- Directed by: Walter Lantz
- Music by: James Dietrich
- Animation by: Manuel Moreno Lester Kline George Cannata Bill Weber
- Color process: Black and white
- Production company: Walter Lantz Productions
- Distributed by: Universal Pictures
- Release date: November 7, 1932;
- Running time: 7:56
- Country: United States
- Language: English

= The Under Dog (film) =

1932 film

The Under Dog is a 1932 short animated film produced by Walter Lantz Productions and distributed by Universal Pictures. It is the fourth film featuring Pooch the Pup.

==Plot==
Pooch (now wearing shoes and a hat) is a penniless vagabond wandering the countryside, and carrying a bindle. On his way, he comes across his sweetheart the girl coonhound (now having lighter fur) who is milking a cow. After they greet each other, Pooch sings the song A Great Big Bunch of You. Moments later, an old dog, who is the girl coonhound's employer, shows up and isn't happy to see him. The old dog hurls Pooch past the fences bordering the farmlands where he lands next to a sign saying "No tramps allowed".

Still wanting to fit in, Pooch reenters the farmlands and comes to an outdoor dining table where a pack of farmers are eating. Pooch asks for some food but the farmers refuse to offer a piece. One of those who are dining is the old dog who shoos him away.

While standing around back outside the fences, Pooch spots an anthropomorphic tornado coming. Pooch returns to the farmlands to warn everybody about the approaching storm. The farmers flee in various directions. Pooch, the girl coonhound, and the old dog take shelter in a shed which is a storage for explosives. The tornado knows about this before picking up and setting the shed ablaze. Pooch helps the girl coonhound and the old dog leave the small house first. As Pooch stays in the shed for a few more moments, he picks up a windmill's turbine which he uses as a propeller to redirect the shed to the tornado. He then notices the farmers showing up to rescue him as they hold a life net. With this, Pooch finally jumps to his safety. The tornado tries to avoid the shed but to no avail.
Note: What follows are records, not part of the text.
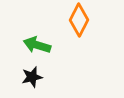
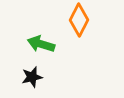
green arrow: moved 4 px right, 1 px up
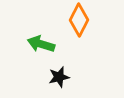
black star: moved 27 px right
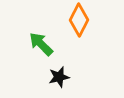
green arrow: rotated 28 degrees clockwise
When the shed, at last, detonates, the tornado is completely neutralized.

Back on the ground, the old dog is impressed with the heroic act of Pooch whom he now welcomes to the society. Pooch then continues to spend time with the girl coonhound. Pooch and the girl coonhound get themselves a house, a picket fence, and a stroller full of puppies looking identical to the boy beagle from the Oswald cartoons.

==Song==
Featured in the film is the song A Great Big Bunch of You which is composed by Harry Warren and Mort Dixon. The song was popularized by artists such as Al Bowlly, Eddie Lane, Cliff Edwards, Syd Lipton, Joe Moss, Harriot Lee, Jack Hylton, Carroll Gibbons, and the String of Pearls. It is also featured in a Merrie Melodies short which shares the song's title, A Great Big Bunch of You.